**Job**: What you should write out is every line from the one containing "Get involved" to the end of the data, exactly and with nothing else.

**Stored data**:

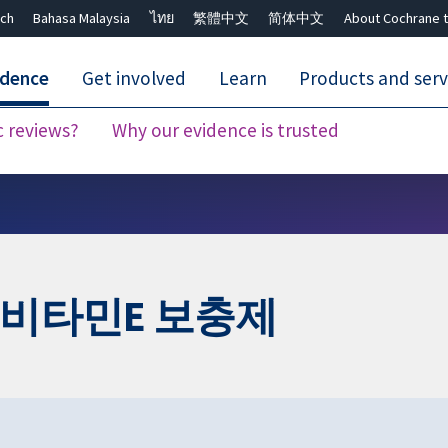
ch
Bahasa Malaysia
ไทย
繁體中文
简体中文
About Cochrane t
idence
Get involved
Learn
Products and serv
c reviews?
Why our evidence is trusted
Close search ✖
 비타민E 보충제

**Task output**:
Get involved
Learn
Products and serv
c reviews?
Why our evidence is trusted
Close search ✖
 비타민E 보충제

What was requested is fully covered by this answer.